[Data visualization images]

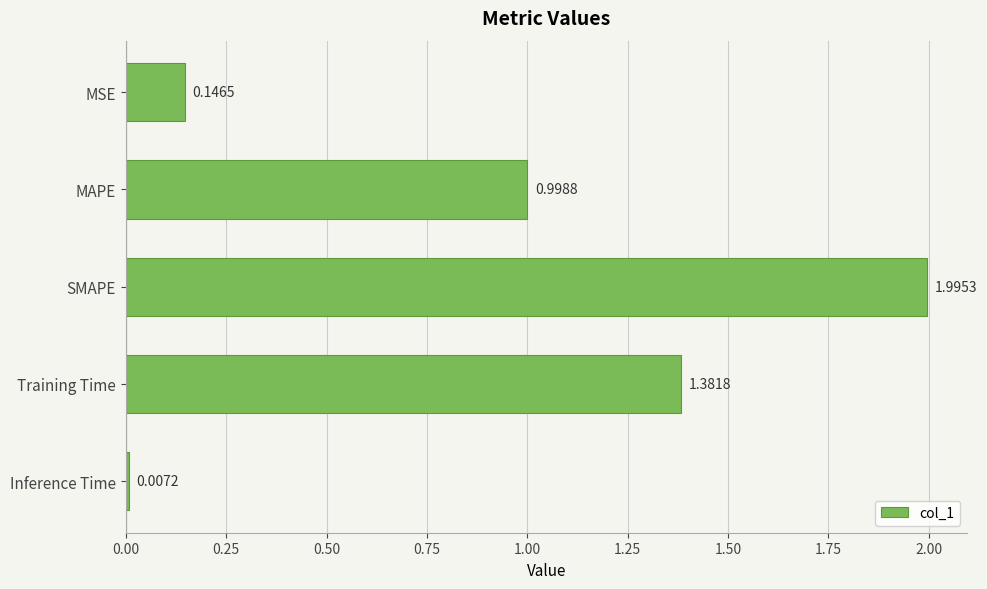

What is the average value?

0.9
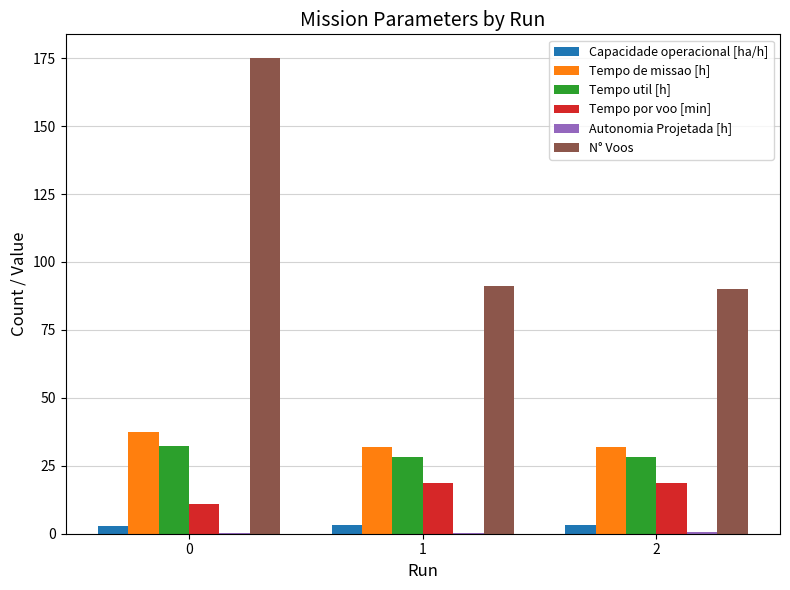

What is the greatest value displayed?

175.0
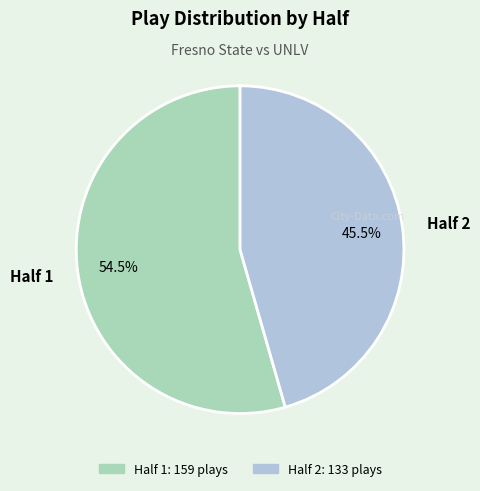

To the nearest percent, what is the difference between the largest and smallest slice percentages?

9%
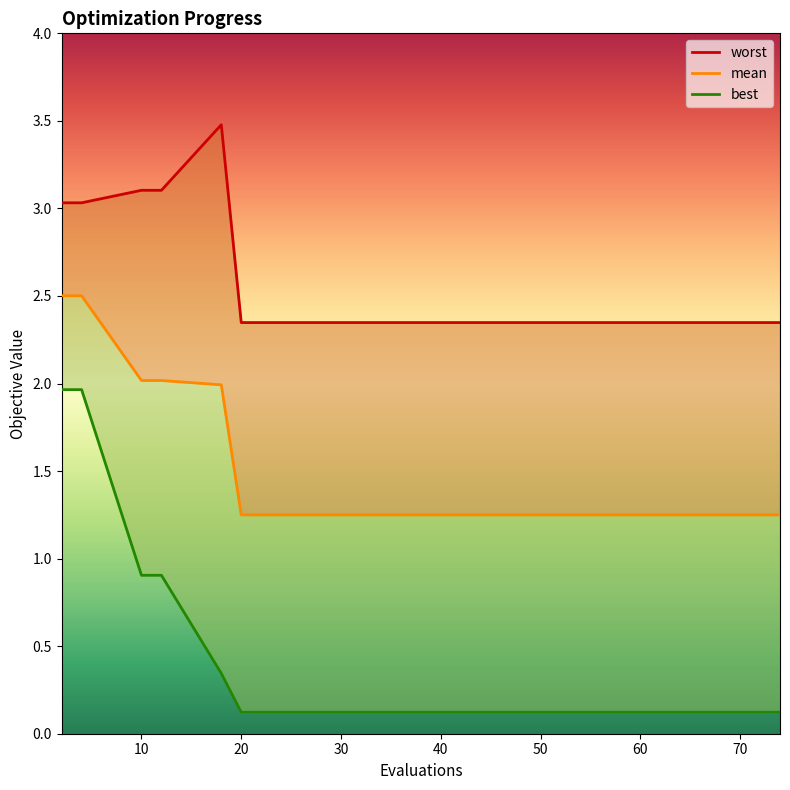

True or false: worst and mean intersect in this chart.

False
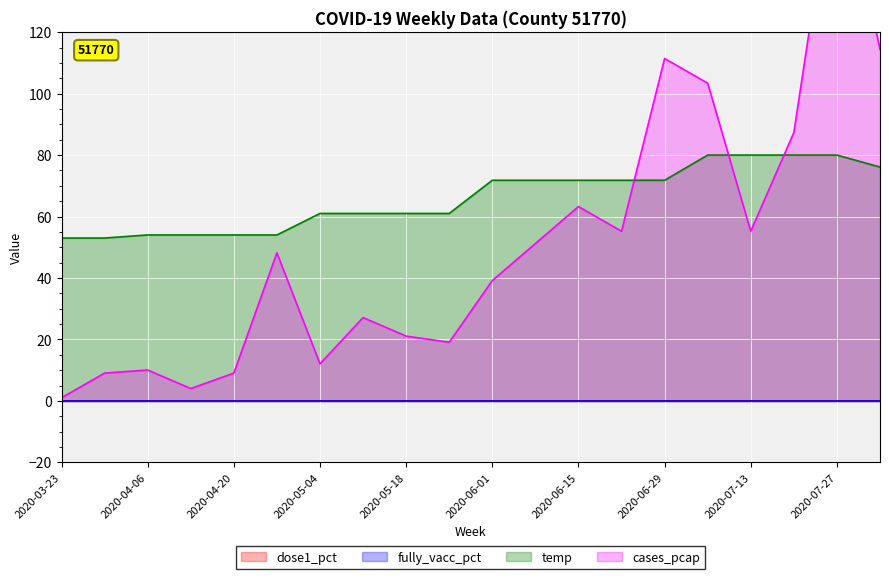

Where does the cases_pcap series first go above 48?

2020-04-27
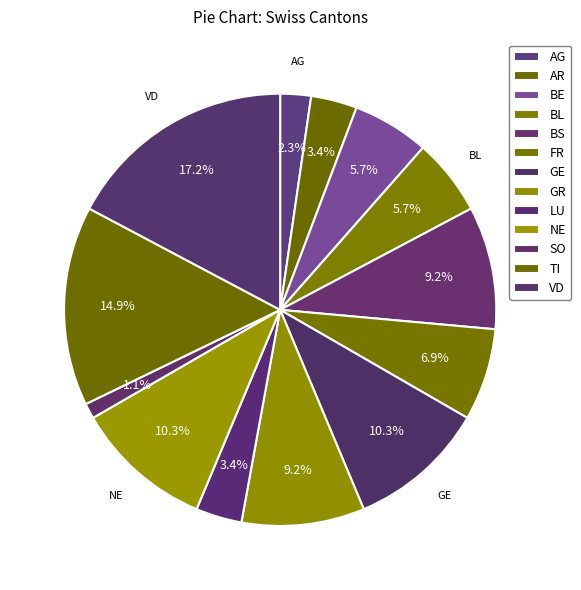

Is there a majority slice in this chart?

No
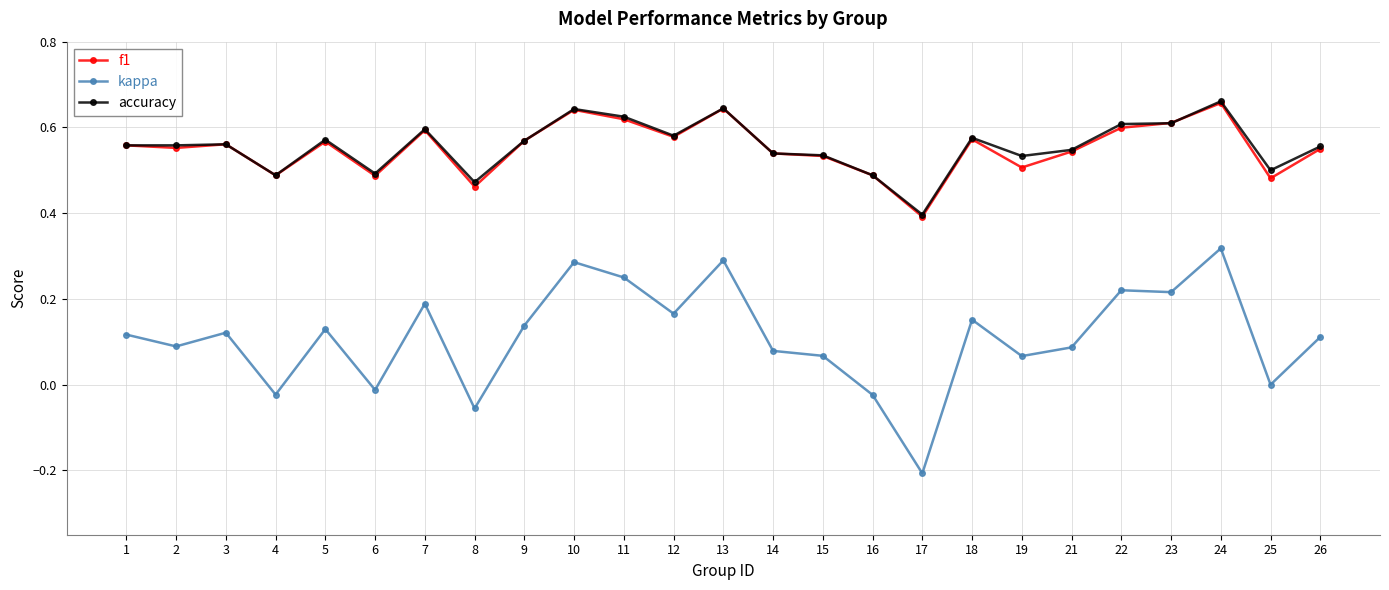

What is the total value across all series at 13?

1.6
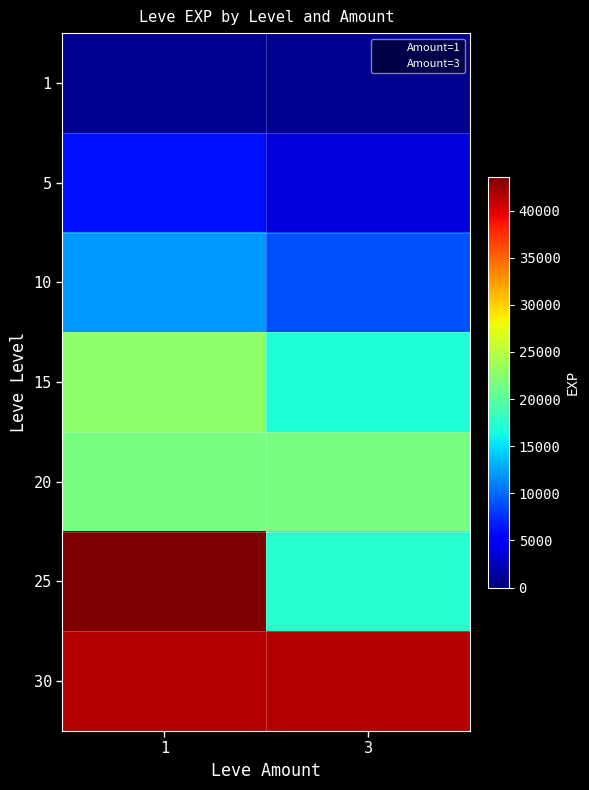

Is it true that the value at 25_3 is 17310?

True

- **Prompt**
Could you return the text of all the entries above word for word, leaving out the pictures?

- **Final answer**
What is the average value?

0.9

What is the greatest value displayed?

175.0

To the nearest percent, what is the difference between the largest and smallest slice percentages?

9%

True or false: worst and mean intersect in this chart.

False

Where does the cases_pcap series first go above 48?

2020-04-27

Is there a majority slice in this chart?

No

What is the total value across all series at 13?

1.6

Is it true that the value at 25_3 is 17310?

True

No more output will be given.